Bem, Lola, era isso... Desculpa pelo tamanho do texto e se eu tiver gastado muito do seu tempo. Mas senti que seria bom te escrever. Seu blog é um dos únicos lugares em que eu sinto que há espaço para tolerância e não a propagação desse ódio tão característico dos movimentos atuais.

Meus comentários: Que horror, B. Espero que você hoje tenha consciência de que você foi estuprada. E é definitivamente muito difícil deixar algo assim "pra lá". Sabemos também que é incrivelmente difícil denunciar. Denunciar quem, pra quem? Se até quando uma vítima tem provas ela é desacreditada... E isso segue acontecendo nas universidades (e não só nas brasileiras). E é preciso denunciar, fazer barulho, falar com os coletivos feministas da sua faculdade. 
Porque não é nada aceitável que alguém te leve pra dentro um carro -- te carregue, como você sugere, porque você mal tinha sequer condições de andar --, faça sexo não com você, mas em você, e te deixe no estacionamento. Isso é estupro. E é provável sim que tenham colocado algo na sua cerveja. Se você visse como tem "guias" na internet sobre como dopar meninas e mulheres para depois estuprá-las... 
Admiro sua força e sua decisão consciente de "resolver" que aquilo não iria te afetar. Mas, infelizmente, como você viu, não funciona assim. O trauma permanece, a dor reaparece, o corpo cria mecanismos pra se "desligar", para que você não sinta essa dor... Claro, as pessoas têm maneiras diferentes de lidar com isso, mas uma experiência traumática não é chamada de traumática em vão.

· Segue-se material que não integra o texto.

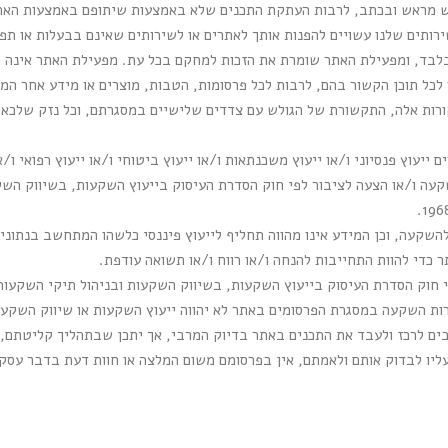
רש מראש ובכתב, לרבות העתקת התכנים שלא באמצעות שיתופם באמצעות האת
ירותים שלנו עשויים להפנות אותך לאתרים או לשירותים שאינם בבעלות או ת
בלבד, ומפעילת האתר שומרת את הזכות למחקם בכל עת. מפעילת האתר אינה מ
 לכל תוכן הקשור בהם, לרבות לכל פרסומות, הטבות, מוצרים או מידע אחר המו
רות אלה, התקשורת של הגולש עם צדדים שלישיים במסגרתם, וכל נזק שלכאור
 ייעוץ פנסיוני ו/או ייעוץ משכנתאות ו/או ייעוץ ביטוחי ו/או ייעוץ רפואי ו/
השקעה, וכן המידע אינו מהווה תחליף לייעוץ פיננסי כלשהו המתחשב בנתוני
 כדי להוות התחייבות להנחה ו/או רווח ו/או תשואה עודפת.
רות השקעה במסגרת הפרסומים באתר לא יהווה ייעוץ השקעות או שיווק השקע
ם לרכז ולעבד את התכנים באתר בדיוק המרבי, אך יתכן שבתהליך קליטתם, עי
יו לבדוק אותם ולאמתם, אין בפרסומם משום המלצה או חוות דעת בדבר עסקא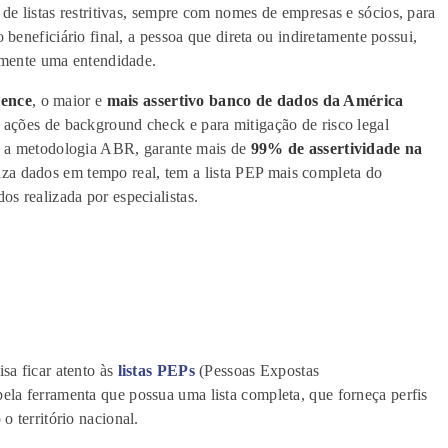
de listas restritivas, sempre com
n
omes de empresas e sócios, para
o beneficiário final, a pessoa que direta ou indiretamente possui,
vamente uma entendidade.
ence
,
o maior e
mais assertivo banco de dados da América
de ações de background
check
e para mitigação de risco legal
za a metodologia ABR, garante mais de
99% de assertividade na
iza dados em tempo real, tem a lista PEP mais completa do
s realizada por especialistas.
isa ficar atento às
listas PEPs
(Pessoa
s
Expostas
pela ferramenta
que possua
um
a
lista
completa
,
que forneça
perfis
o território nacional.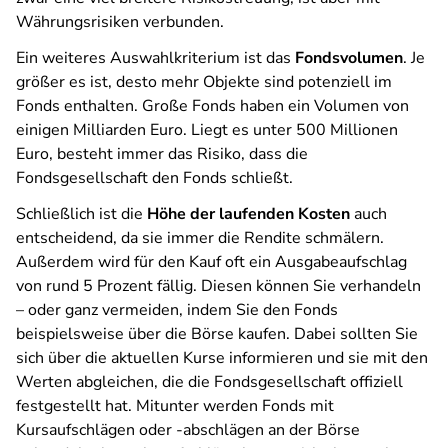
Währungsrisiken verbunden.
Ein weiteres Auswahlkriterium ist das
Fondsvolumen
. Je
größer es ist, desto mehr Objekte sind potenziell im
Fonds enthalten. Große Fonds haben ein Volumen von
einigen Milliarden Euro. Liegt es unter 500 Millionen
Euro, besteht immer das Risiko, dass die
Fondsgesellschaft den Fonds schließt.
Schließlich ist die
Höhe der laufenden Kosten
auch
entscheidend, da sie immer die Rendite schmälern.
Außerdem wird für den Kauf oft ein Ausgabeaufschlag
von rund 5 Prozent fällig. Diesen können Sie verhandeln
– oder ganz vermeiden, indem Sie den Fonds
beispielsweise über die Börse kaufen. Dabei sollten Sie
sich über die aktuellen Kurse informieren und sie mit den
Werten abgleichen, die die Fondsgesellschaft offiziell
festgestellt hat. Mitunter werden Fonds mit
Kursaufschlägen oder -abschlägen an der Börse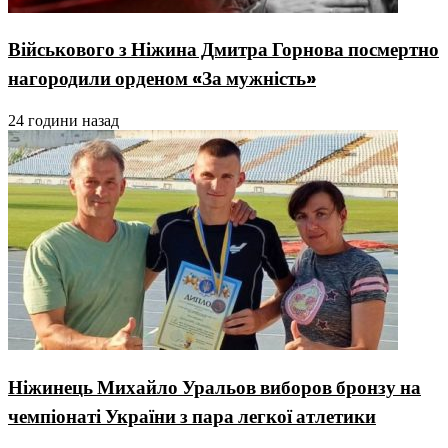
Військового з Ніжина Дмитра Горнова посмертно
нагородили орденом «За мужність»
24 години назад
Ніжинець Михайло Уральов виборов бронзу на
чемпіонаті України з пара легкої атлетики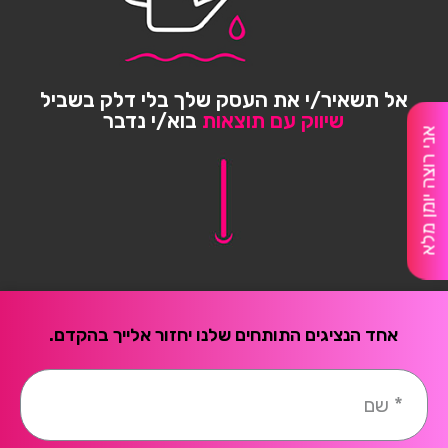
compostability. It means you can toss your case in
the city compost bin when you upgrade your phone.
Brooklyn Simmons
אל תשאיר/י את העסק שלך בלי דלק בשביל
שיווק עם תוצאות
בוא/י נדבר
BARONE LLC
אני רוצה יומן מלא
אחד הנציגים התותחים שלנו יחזור אלייך בהקדם.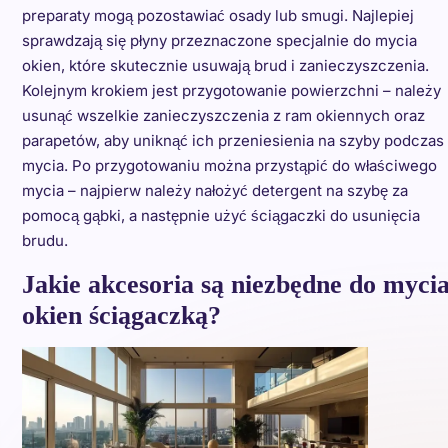
preparaty mogą pozostawiać osady lub smugi. Najlepiej
sprawdzają się płyny przeznaczone specjalnie do mycia
okien, które skutecznie usuwają brud i zanieczyszczenia.
Kolejnym krokiem jest przygotowanie powierzchni – należy
usunąć wszelkie zanieczyszczenia z ram okiennych oraz
parapetów, aby uniknąć ich przeniesienia na szyby podczas
mycia. Po przygotowaniu można przystąpić do właściwego
mycia – najpierw należy nałożyć detergent na szybę za
pomocą gąbki, a następnie użyć ściągaczki do usunięcia
brudu.
Jakie akcesoria są niezbędne do myci
okien ściągaczką?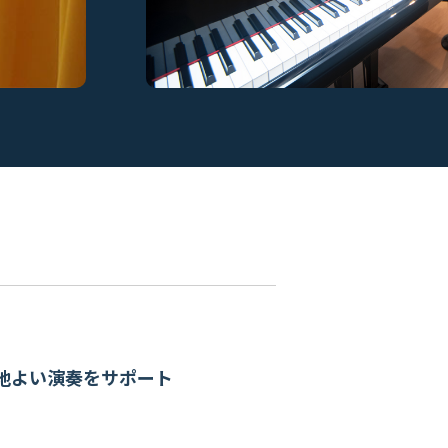
地よい演奏をサポート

Ainda bem que você está fazendo terapia e que hoje você passa por um novo momento na sua vida. Mesmo assim, querida, você sendo feminista, é bom fazer parte de um coletivo e conversar sobre o que pode ser feito pra que isso que aconteceu com você não aconteça de novo, com outras alunas. Agora que você não está mais apática, talvez ajudando outras colegas você possa se sentir melhor. Fique bem, linda!